Dataset entries
◆ ◆ ◆ ◆
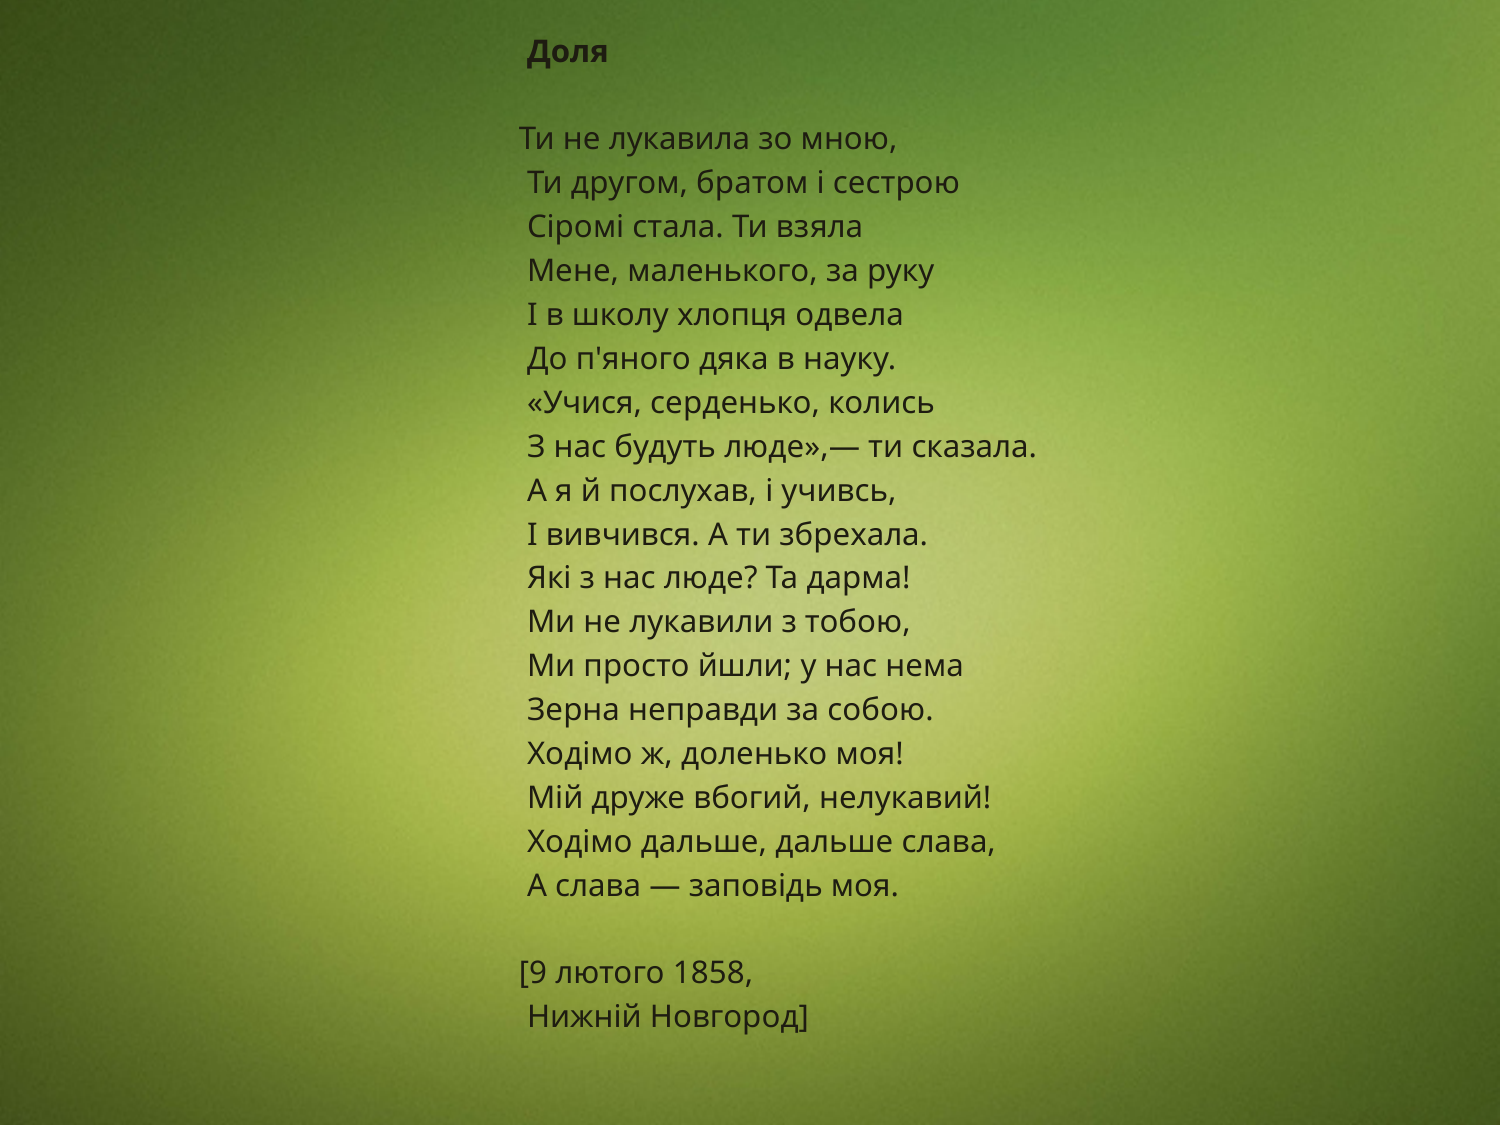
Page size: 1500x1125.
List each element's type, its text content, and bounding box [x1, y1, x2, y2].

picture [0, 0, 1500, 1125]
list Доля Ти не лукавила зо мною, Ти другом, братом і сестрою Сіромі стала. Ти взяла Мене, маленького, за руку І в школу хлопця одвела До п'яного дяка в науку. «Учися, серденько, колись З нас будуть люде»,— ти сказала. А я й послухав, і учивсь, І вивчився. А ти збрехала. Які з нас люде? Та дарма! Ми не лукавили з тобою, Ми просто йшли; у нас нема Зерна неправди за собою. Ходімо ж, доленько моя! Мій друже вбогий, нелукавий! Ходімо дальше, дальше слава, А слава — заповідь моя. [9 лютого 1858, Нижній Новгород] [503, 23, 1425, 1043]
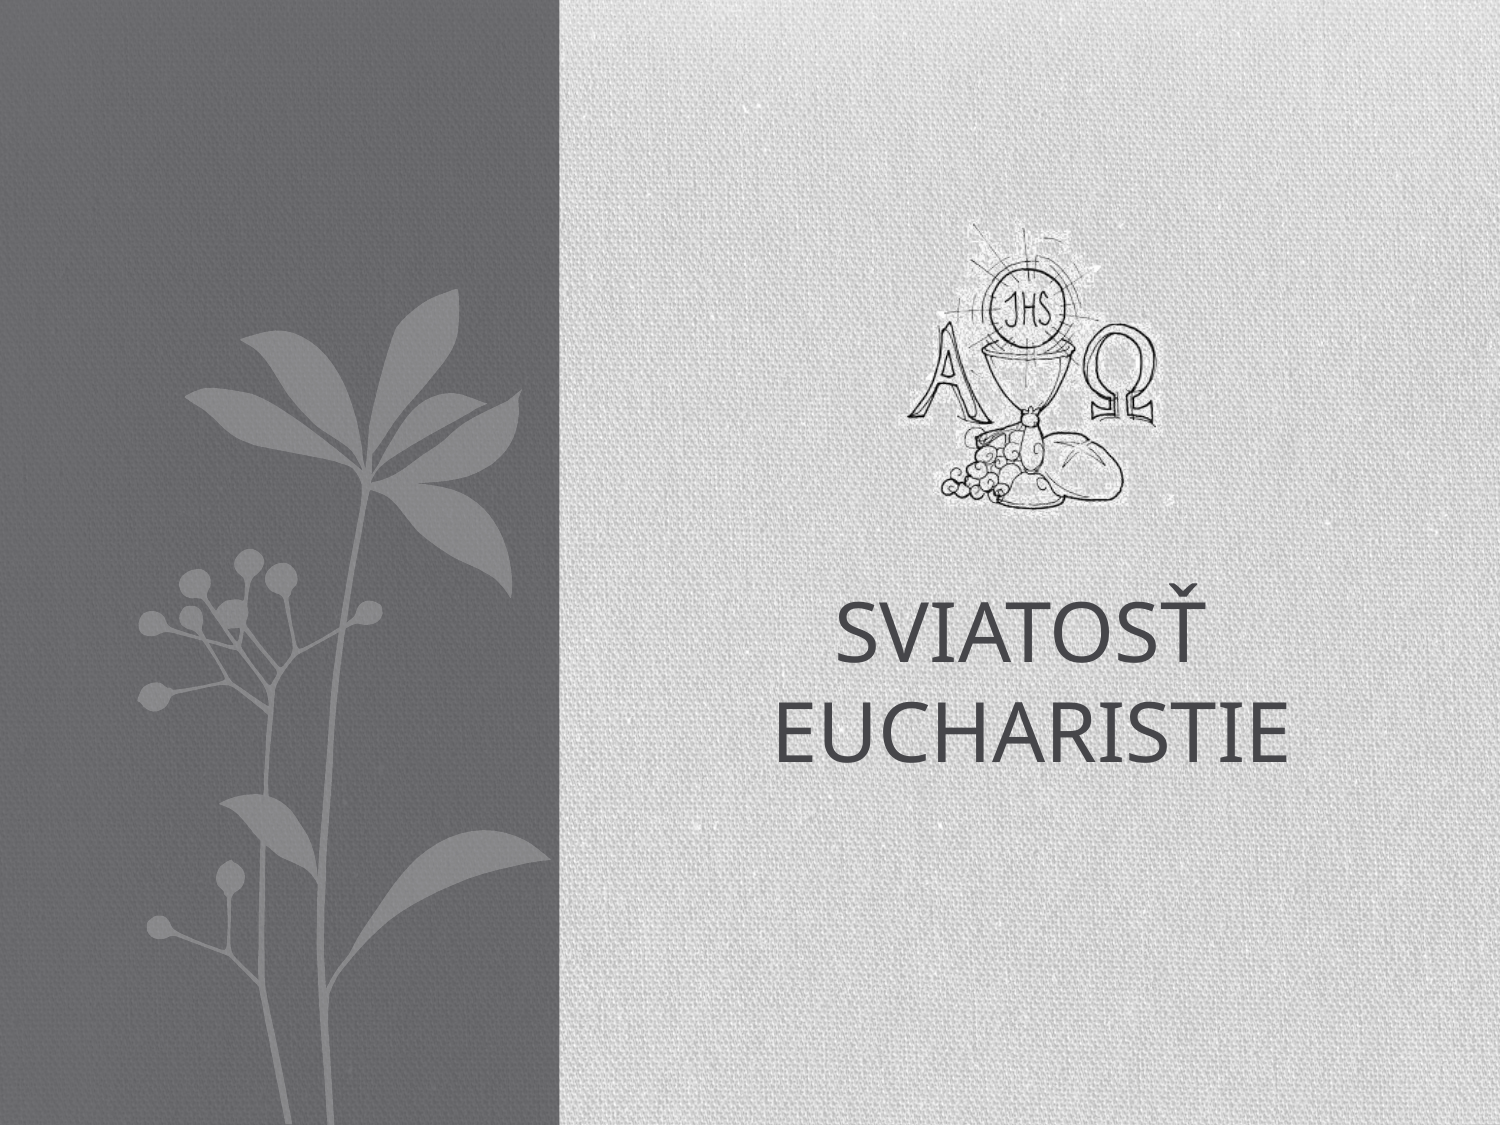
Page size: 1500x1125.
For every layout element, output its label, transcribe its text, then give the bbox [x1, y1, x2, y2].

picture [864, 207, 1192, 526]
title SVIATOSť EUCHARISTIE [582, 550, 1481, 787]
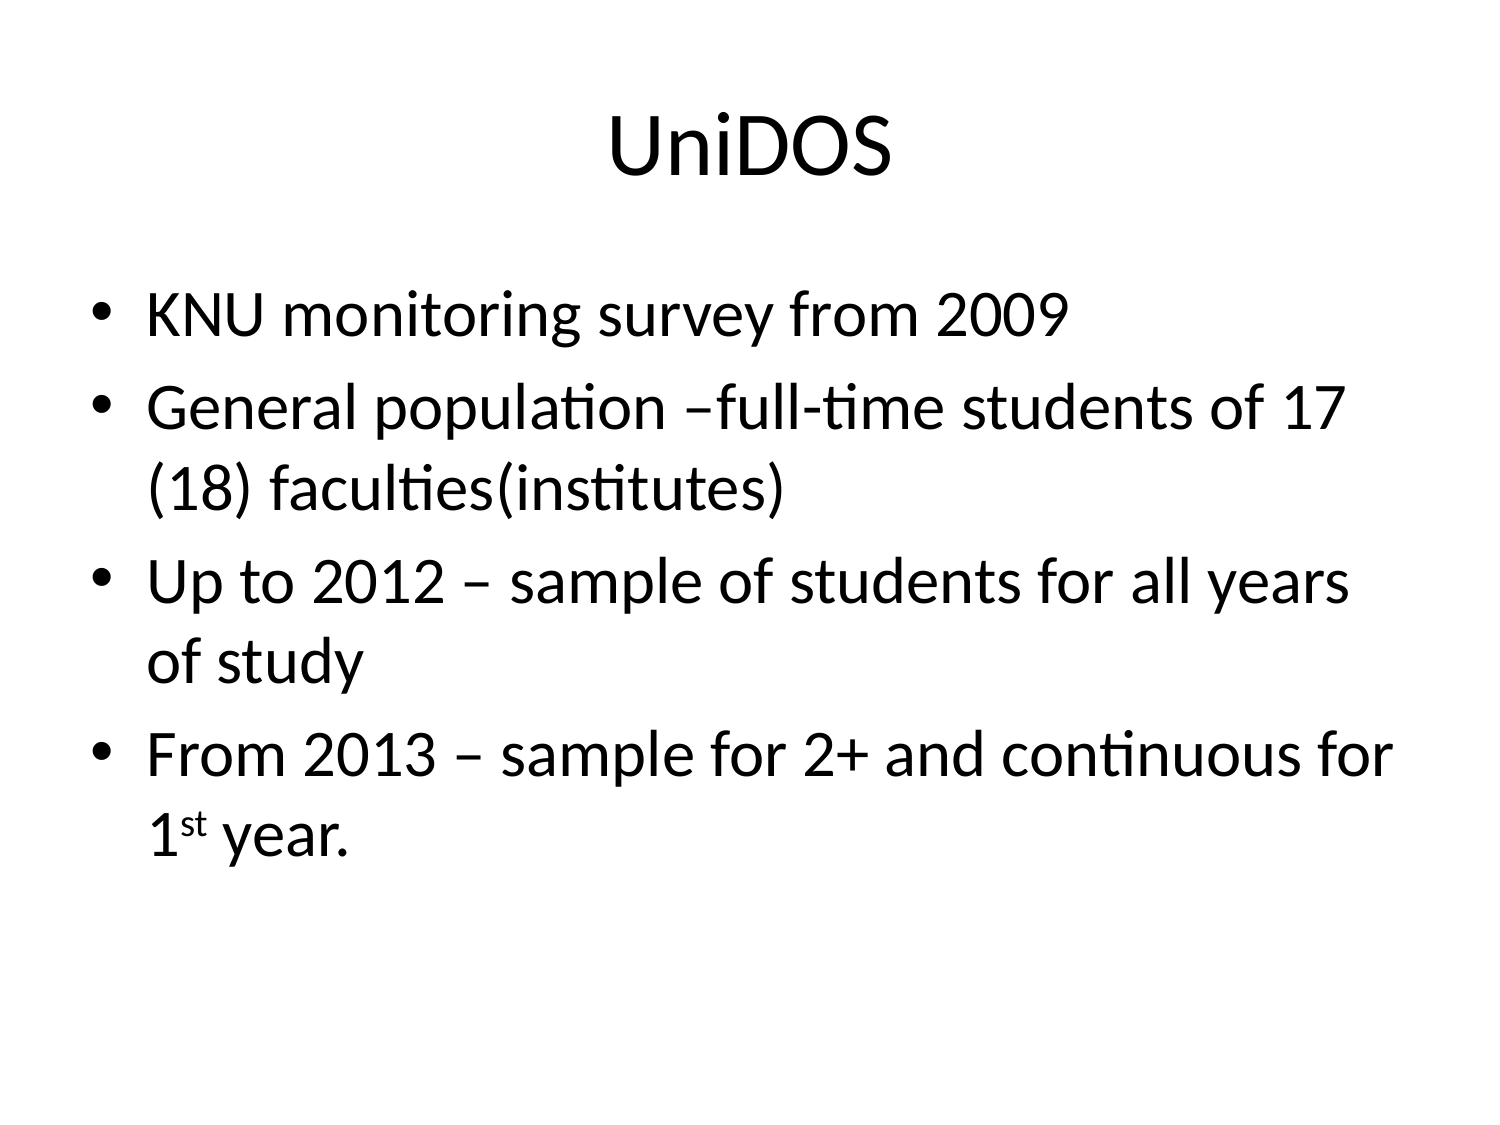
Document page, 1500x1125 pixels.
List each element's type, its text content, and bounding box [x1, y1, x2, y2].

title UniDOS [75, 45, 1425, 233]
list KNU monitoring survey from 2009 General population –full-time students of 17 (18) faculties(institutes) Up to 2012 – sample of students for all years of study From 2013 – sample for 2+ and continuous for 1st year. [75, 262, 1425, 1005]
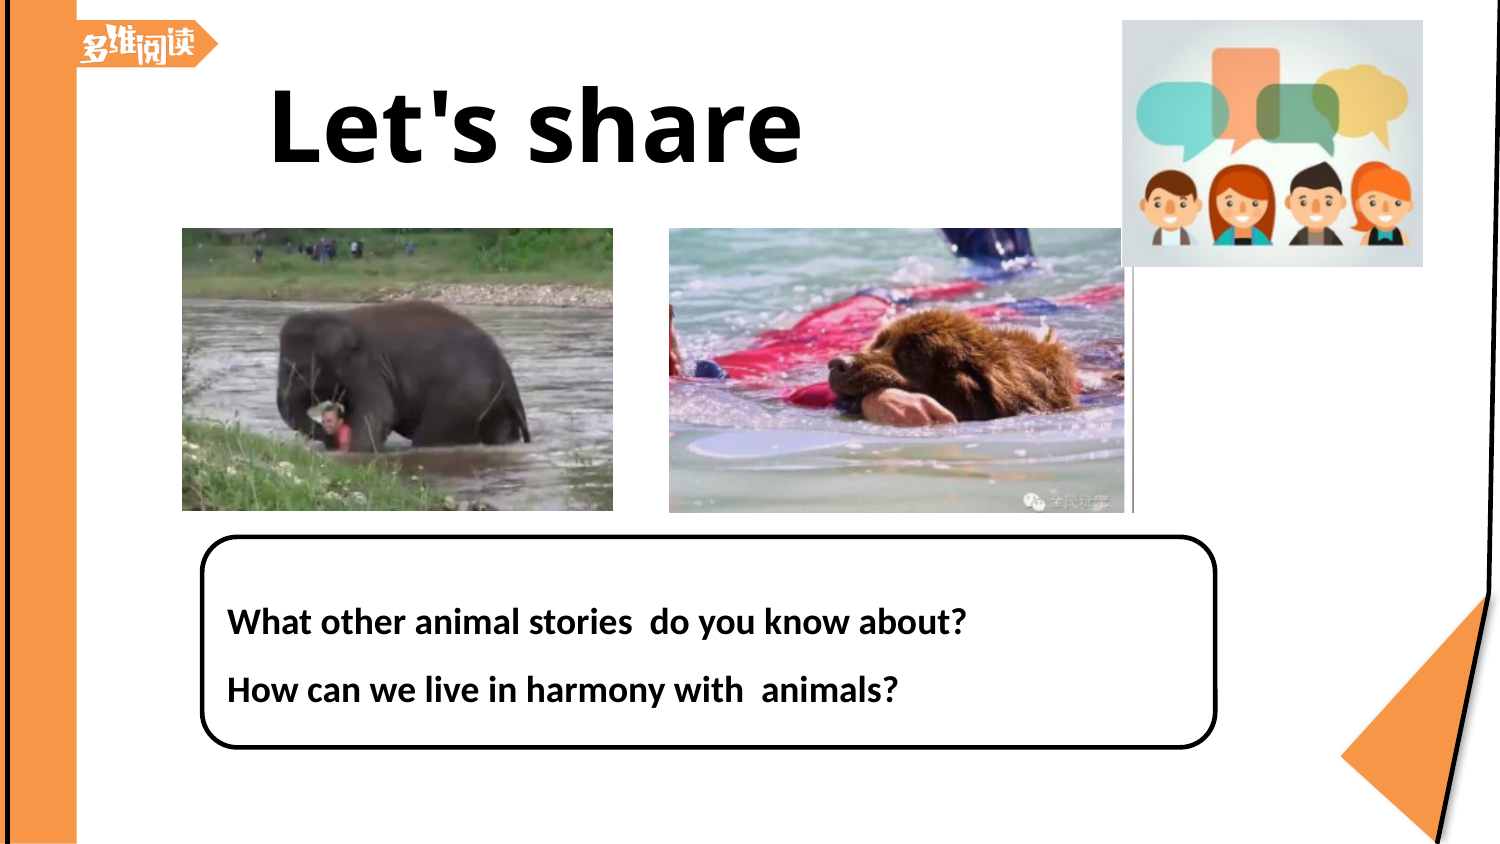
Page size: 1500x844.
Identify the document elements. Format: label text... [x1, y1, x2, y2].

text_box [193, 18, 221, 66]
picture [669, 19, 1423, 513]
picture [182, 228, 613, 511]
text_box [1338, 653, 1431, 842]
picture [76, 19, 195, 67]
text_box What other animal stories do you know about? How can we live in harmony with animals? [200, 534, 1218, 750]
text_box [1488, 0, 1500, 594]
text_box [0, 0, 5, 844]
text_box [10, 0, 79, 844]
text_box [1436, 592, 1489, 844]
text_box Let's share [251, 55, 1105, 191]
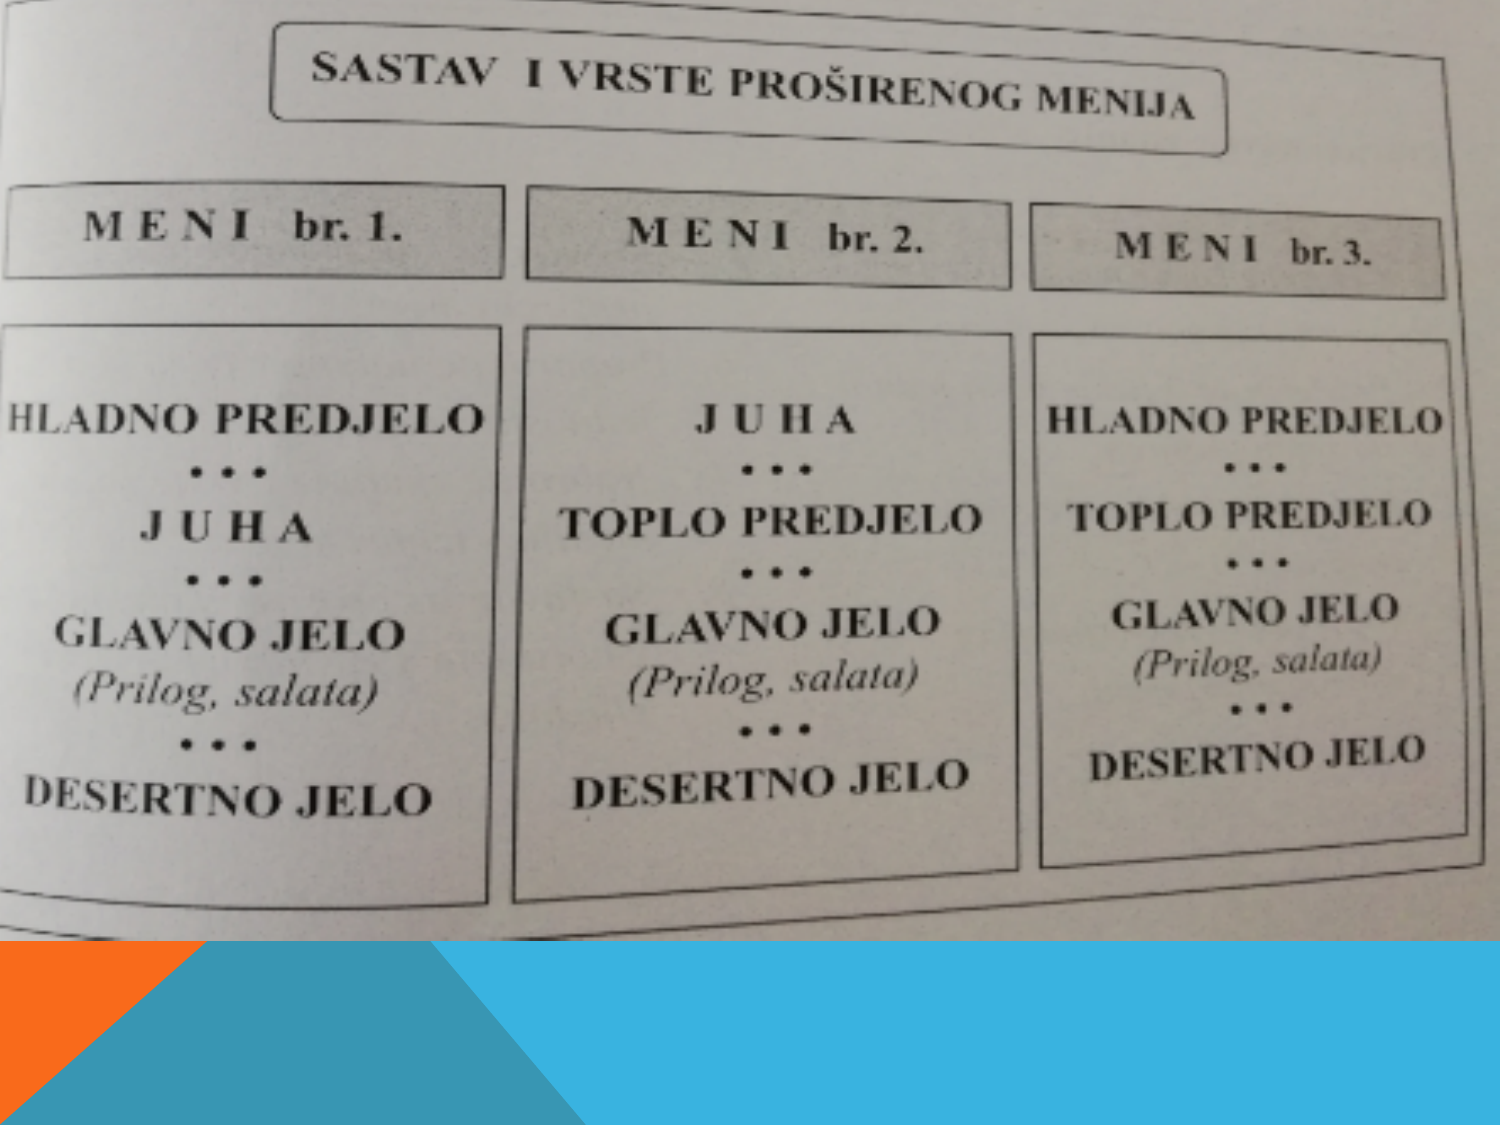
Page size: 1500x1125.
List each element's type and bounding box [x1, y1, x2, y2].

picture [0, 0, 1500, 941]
◆ ◆ ◆ ◆
TASK OBJECTIVE: Omit the pictures and reproduce the records above exactly.

OUTPUT FOR THIS TASK:
Page size: 1500x1125.
List each element's type, its text content, and bounding box [x1, y1, x2, y2].

picture [0, 0, 1500, 1125]
list Доля Ти не лукавила зо мною, Ти другом, братом і сестрою Сіромі стала. Ти взяла Мене, маленького, за руку І в школу хлопця одвела До п'яного дяка в науку. «Учися, серденько, колись З нас будуть люде»,— ти сказала. А я й послухав, і учивсь, І вивчився. А ти збрехала. Які з нас люде? Та дарма! Ми не лукавили з тобою, Ми просто йшли; у нас нема Зерна неправди за собою. Ходімо ж, доленько моя! Мій друже вбогий, нелукавий! Ходімо дальше, дальше слава, А слава — заповідь моя. [9 лютого 1858, Нижній Новгород] [503, 23, 1425, 1043]
Page size: 1500x1125.
For every layout element, output its label, transcribe its text, then give the bbox [x1, y1, x2, y2].

picture [864, 207, 1192, 526]
title SVIATOSť EUCHARISTIE [582, 550, 1481, 787]
Document page, 1500x1125 pixels.
List each element's type, its text content, and bounding box [x1, y1, x2, y2].

title UniDOS [75, 45, 1425, 233]
list KNU monitoring survey from 2009 General population –full-time students of 17 (18) faculties(institutes) Up to 2012 – sample of students for all years of study From 2013 – sample for 2+ and continuous for 1st year. [75, 262, 1425, 1005]
Page size: 1500x844.
Identify the document elements. Format: label text... [x1, y1, x2, y2].

text_box [193, 18, 221, 66]
picture [669, 19, 1423, 513]
picture [182, 228, 613, 511]
text_box [1338, 653, 1431, 842]
picture [76, 19, 195, 67]
text_box What other animal stories do you know about? How can we live in harmony with animals? [200, 534, 1218, 750]
text_box [1488, 0, 1500, 594]
text_box [0, 0, 5, 844]
text_box [10, 0, 79, 844]
text_box [1436, 592, 1489, 844]
text_box Let's share [251, 55, 1105, 191]
Page size: 1500x1125.
List each element's type and bounding box [x1, y1, x2, y2].

picture [0, 0, 1500, 941]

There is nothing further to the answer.